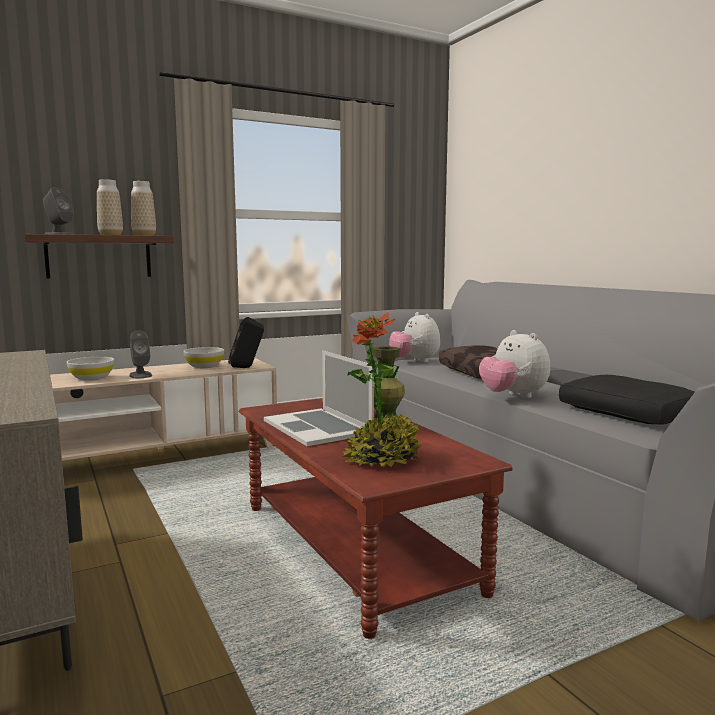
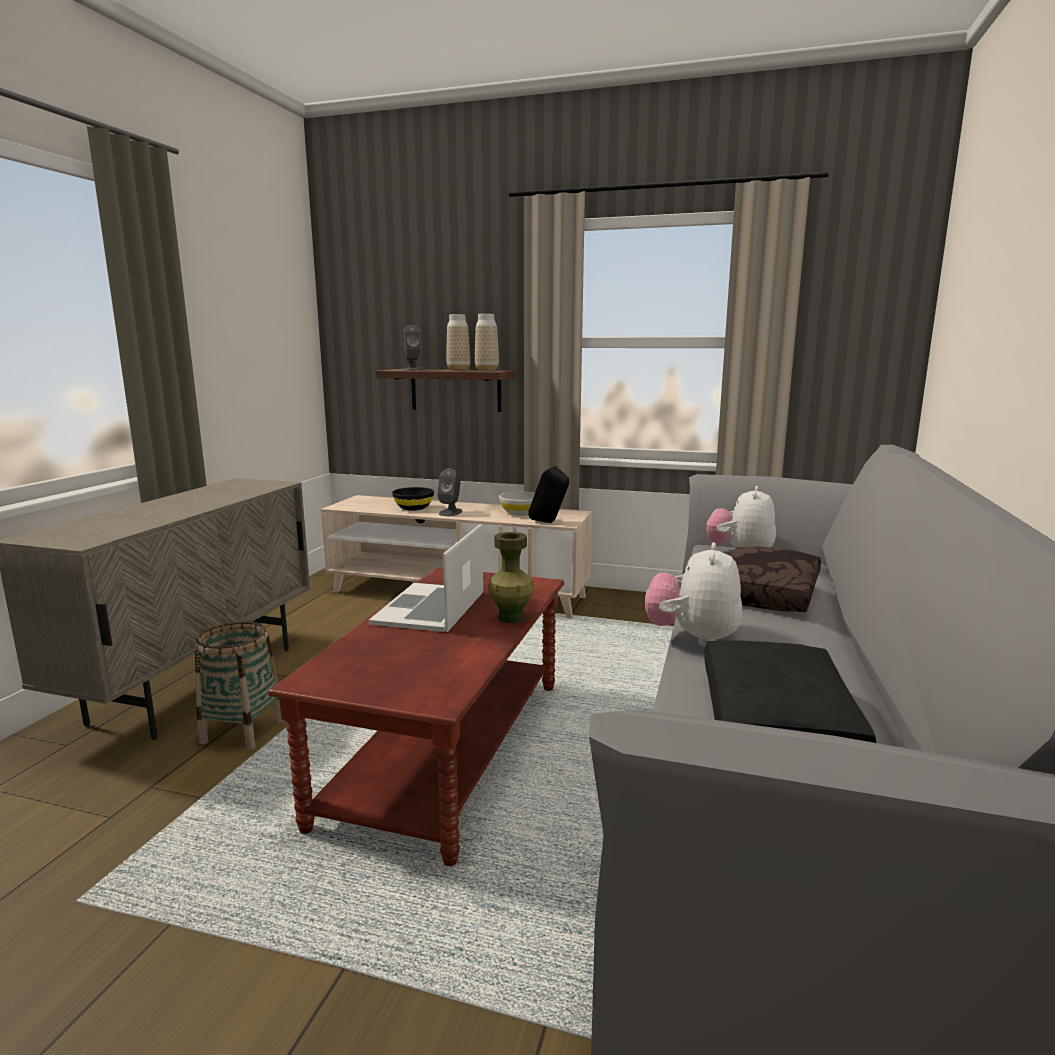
camera: 45 degrees right, 5 degrees up
white bowl [66,357,114,381] -> black bowl [392,487,434,511]
potted plant [342,312,423,467] -> none
none -> basket [195,622,284,751]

- Task statement -
The pictures are not wanted, but every line of the listing should be duplicated exactly.

- Answer to the problem -
camera: 45 degrees right, 5 degrees up
white bowl [66,357,114,381] -> black bowl [392,487,434,511]
potted plant [342,312,423,467] -> none
none -> basket [195,622,284,751]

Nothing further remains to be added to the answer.